Hasilnya, kreasi tersebut sukses. Lahan pesisir yang dulunya tandus digarap menjadi subur. Hidup warga menjadi makmur karena berhasil menanam melon, semangka, cabe, bawah merah, dan komoditas pertanian lainnya.
Kemapanan hidup sebagai petani itu terusik ketika warga mengetahui adanya rencana pembangunan bandara. Kecemasan yang berkembang di tengah warga tak akan bisa bertanam lagi di lahan pesisir. Warga akan kehilangan rezeki.

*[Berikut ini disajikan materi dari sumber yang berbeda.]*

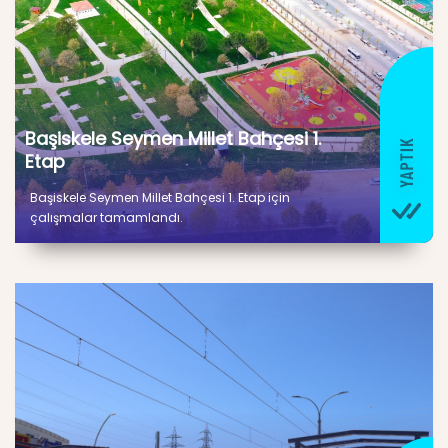
Başiskele Seymen Millet Bahçesi 1.
Etap
Başiskele Seymen Millet Bahçesi 1. Etap için
çalışmalar tamamlandı.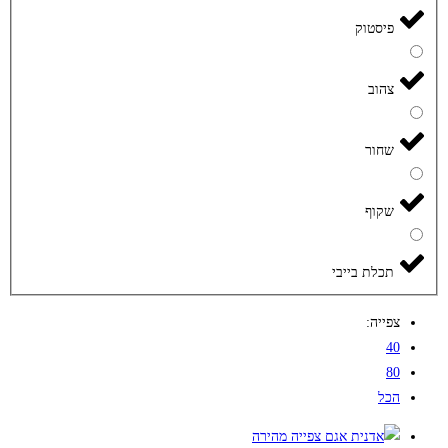
פיסטוק
צהוב
שחור
שקוף
תכלת בייבי
צפייה:
40
80
הכל
צפייה מהירה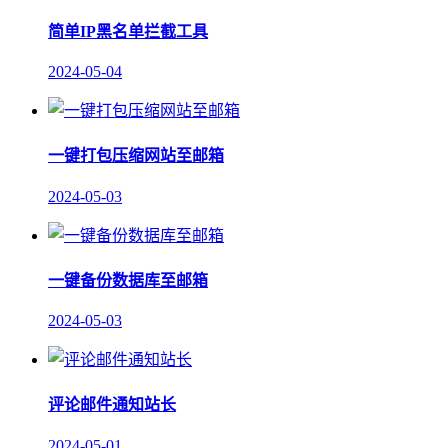
简单IP黑名单拦截工具
2024-05-04
一键打包压缩网站至邮箱
2024-05-03
一键备份数据库至邮箱
2024-05-03
评论邮件通知站长
2024-05-01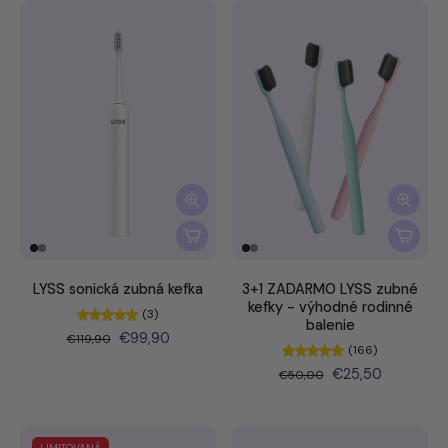
LYSS sonická zubná kefka
3+1 ZADARMO LYSS zubné
kefky - výhodné rodinné
(3)
balenie
€99,90
€119,90
(166)
€25,50
€50,00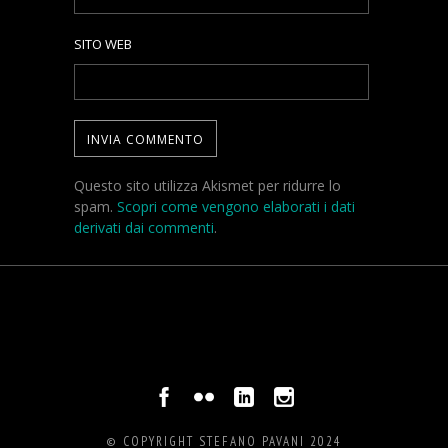
SITO WEB
Questo sito utilizza Akismet per ridurre lo
spam.
Scopri come vengono elaborati i dati
derivati dai commenti
.
© COPYRIGHT STEFANO PAVANI 2024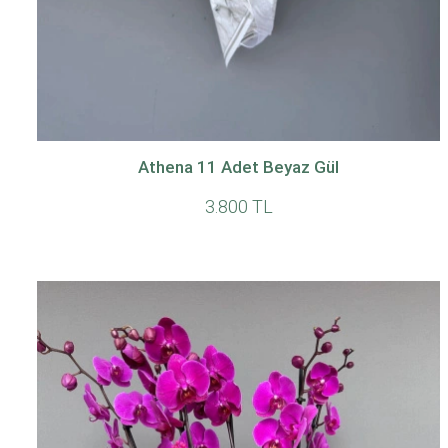
Athena 11 Adet Beyaz Gül
3.800 TL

Inilah yang menjadi salah satu alasan warga melakukan penolakan tersebut.
Memang, terlontar wacana bahwa pembangunan bandara akan melibatkan masyarakat sekitar bagi yang kehilangan lahan. Tentu wacana itu tak dipercaya warga. Alasannya adalah mengubah pola hidup tak semudah membalik tangan. Warga sudah terbiasa hidup sebagai petani dan memilih kehidupan itu karena sangat merdeka. Namun, tiba-tiba mereka akan dimasukkan dalam suatu sistem pekerjaan rutinitas kantoran. Tentu ini bukan gaya hidup yang bisa dijalani oleh mereka.
Dengan potret seperti itu, maka dapat dipahami bila warga melakukan perlawanan terhadap pembangunan bandara di Kulon Progo.